Some songs take you to heaven in a hot air balloon and then suddenly drop you into a dark, deep, black hole  where "There is lonely, and there is how.. I feel right now." The Vault OFFS.  Improvisation was his strength and who could ever forget that cheeky scream?  Prince would play with your expectations and surprise you every time with intriguing interludes, slow downs and seamless mixing back and forth between two songs.  It was never easy trying to get hold of a live, favourite version of a song he did in concert which was why he was bootlegged so much.

Most people know Prince from the commercial time of the 80's and 90's but  if you dare to enter into unchartered waters try the 2001 album The Rainbow Children to understand his versatility. Do not  expect something normal in this ride through a digital garden to the matrix through energetic funk, ending almost in tears with the final "If your last December came.... what would you do?" There is  super soul jazz, that rip-roars and surfs down waterfalls into a pool of turbulent waves,  white-water rafting you to a horizon where you will be placed gently on a water-lily of a calm pond like Thumbelina. I would also suggest seeing the 2009 Montreau Jazz Festival live concert with "All the Critics love you in Montreau" and "I love you, but I don't trust you anymore."

########

▶ What to do
Return the part of the passage about Prince starting at "Some songs take" and ending at "bootlegged so much.", copied word for word. You won't need the items that follow the passage about Prince.

########

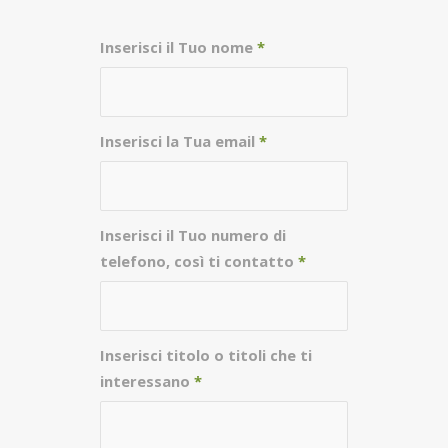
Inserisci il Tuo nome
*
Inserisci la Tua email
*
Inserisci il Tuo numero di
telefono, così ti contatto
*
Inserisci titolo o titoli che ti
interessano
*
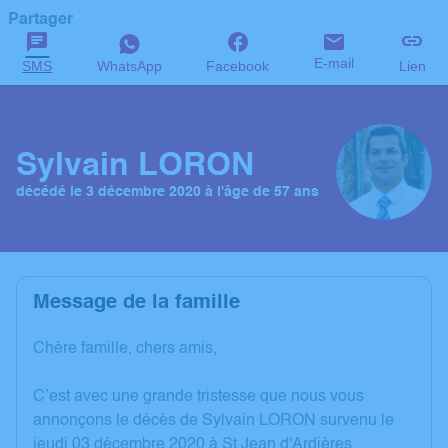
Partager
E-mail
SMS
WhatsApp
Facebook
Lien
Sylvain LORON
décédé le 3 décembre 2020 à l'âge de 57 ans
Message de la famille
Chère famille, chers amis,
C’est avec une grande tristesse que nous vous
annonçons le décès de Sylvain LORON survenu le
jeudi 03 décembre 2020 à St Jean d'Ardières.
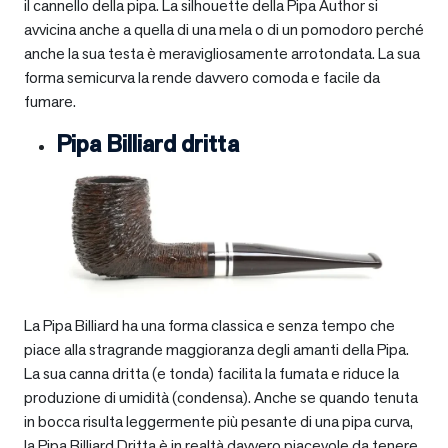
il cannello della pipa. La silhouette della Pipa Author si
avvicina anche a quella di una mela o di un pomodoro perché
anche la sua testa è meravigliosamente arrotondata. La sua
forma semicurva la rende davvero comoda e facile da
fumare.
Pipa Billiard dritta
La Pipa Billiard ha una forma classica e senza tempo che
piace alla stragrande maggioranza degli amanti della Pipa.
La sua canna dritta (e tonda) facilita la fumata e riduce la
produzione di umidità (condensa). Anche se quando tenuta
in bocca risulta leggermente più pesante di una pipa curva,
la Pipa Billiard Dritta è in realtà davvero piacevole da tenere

########

▶ The answer
Some songs take you to heaven in a hot air balloon and then suddenly drop you into a dark, deep, black hole  where "There is lonely, and there is how.. I feel right now." The Vault OFFS.  Improvisation was his strength and who could ever forget that cheeky scream?  Prince would play with your expectations and surprise you every time with intriguing interludes, slow downs and seamless mixing back and forth between two songs.  It was never easy trying to get hold of a live, favourite version of a song he did in concert which was why he was bootlegged so much.